What is required:
Rewrite the data below with every "Transcribe" changed to "Write out", keeping everything else the same.

Provided data:
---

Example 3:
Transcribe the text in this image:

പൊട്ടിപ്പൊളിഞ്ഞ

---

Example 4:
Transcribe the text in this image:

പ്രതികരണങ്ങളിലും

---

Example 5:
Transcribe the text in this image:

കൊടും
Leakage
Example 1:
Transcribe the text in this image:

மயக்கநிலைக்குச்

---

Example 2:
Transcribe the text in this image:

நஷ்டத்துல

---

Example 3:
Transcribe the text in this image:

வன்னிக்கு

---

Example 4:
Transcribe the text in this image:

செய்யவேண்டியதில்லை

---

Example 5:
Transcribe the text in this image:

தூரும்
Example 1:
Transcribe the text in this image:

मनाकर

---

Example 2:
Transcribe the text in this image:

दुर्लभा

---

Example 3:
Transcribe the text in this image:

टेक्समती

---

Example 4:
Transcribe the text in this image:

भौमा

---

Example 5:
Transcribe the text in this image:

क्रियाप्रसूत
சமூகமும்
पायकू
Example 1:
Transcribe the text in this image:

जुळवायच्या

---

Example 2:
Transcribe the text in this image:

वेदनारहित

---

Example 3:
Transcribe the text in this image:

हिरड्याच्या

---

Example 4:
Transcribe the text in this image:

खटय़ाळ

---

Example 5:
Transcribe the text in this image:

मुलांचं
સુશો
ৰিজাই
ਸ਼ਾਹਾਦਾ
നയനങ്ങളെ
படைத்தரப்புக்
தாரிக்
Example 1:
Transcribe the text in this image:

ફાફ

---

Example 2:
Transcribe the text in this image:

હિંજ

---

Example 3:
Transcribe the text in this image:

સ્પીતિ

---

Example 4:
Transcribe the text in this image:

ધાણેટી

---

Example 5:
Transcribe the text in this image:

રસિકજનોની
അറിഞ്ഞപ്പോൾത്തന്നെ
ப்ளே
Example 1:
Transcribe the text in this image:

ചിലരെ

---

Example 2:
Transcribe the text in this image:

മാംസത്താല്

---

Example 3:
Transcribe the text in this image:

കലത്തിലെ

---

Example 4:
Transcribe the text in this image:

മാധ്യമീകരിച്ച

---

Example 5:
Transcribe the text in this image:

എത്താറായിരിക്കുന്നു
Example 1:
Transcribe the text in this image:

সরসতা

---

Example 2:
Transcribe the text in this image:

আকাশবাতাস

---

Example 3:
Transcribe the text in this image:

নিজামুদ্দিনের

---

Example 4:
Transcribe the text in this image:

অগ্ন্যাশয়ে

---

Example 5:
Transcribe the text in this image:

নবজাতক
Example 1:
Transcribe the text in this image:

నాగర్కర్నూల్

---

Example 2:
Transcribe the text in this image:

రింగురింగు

Response to this task:
---

Example 3:
Write out the text in this image:

പൊട്ടിപ്പൊളിഞ്ഞ

---

Example 4:
Write out the text in this image:

പ്രതികരണങ്ങളിലും

---

Example 5:
Write out the text in this image:

കൊടും
Leakage
Example 1:
Write out the text in this image:

மயக்கநிலைக்குச்

---

Example 2:
Write out the text in this image:

நஷ்டத்துல

---

Example 3:
Write out the text in this image:

வன்னிக்கு

---

Example 4:
Write out the text in this image:

செய்யவேண்டியதில்லை

---

Example 5:
Write out the text in this image:

தூரும்
Example 1:
Write out the text in this image:

मनाकर

---

Example 2:
Write out the text in this image:

दुर्लभा

---

Example 3:
Write out the text in this image:

टेक्समती

---

Example 4:
Write out the text in this image:

भौमा

---

Example 5:
Write out the text in this image:

क्रियाप्रसूत
சமூகமும்
पायकू
Example 1:
Write out the text in this image:

जुळवायच्या

---

Example 2:
Write out the text in this image:

वेदनारहित

---

Example 3:
Write out the text in this image:

हिरड्याच्या

---

Example 4:
Write out the text in this image:

खटय़ाळ

---

Example 5:
Write out the text in this image:

मुलांचं
સુશો
ৰিজাই
ਸ਼ਾਹਾਦਾ
നയനങ്ങളെ
படைத்தரப்புக்
தாரிக்
Example 1:
Write out the text in this image:

ફાફ

---

Example 2:
Write out the text in this image:

હિંજ

---

Example 3:
Write out the text in this image:

સ્પીતિ

---

Example 4:
Write out the text in this image:

ધાણેટી

---

Example 5:
Write out the text in this image:

રસિકજનોની
അറിഞ്ഞപ്പോൾത്തന്നെ
ப்ளே
Example 1:
Write out the text in this image:

ചിലരെ

---

Example 2:
Write out the text in this image:

മാംസത്താല്

---

Example 3:
Write out the text in this image:

കലത്തിലെ

---

Example 4:
Write out the text in this image:

മാധ്യമീകരിച്ച

---

Example 5:
Write out the text in this image:

എത്താറായിരിക്കുന്നു
Example 1:
Write out the text in this image:

সরসতা

---

Example 2:
Write out the text in this image:

আকাশবাতাস

---

Example 3:
Write out the text in this image:

নিজামুদ্দিনের

---

Example 4:
Write out the text in this image:

অগ্ন্যাশয়ে

---

Example 5:
Write out the text in this image:

নবজাতক
Example 1:
Write out the text in this image:

నాగర్కర్నూల్

---

Example 2:
Write out the text in this image:

రింగురింగు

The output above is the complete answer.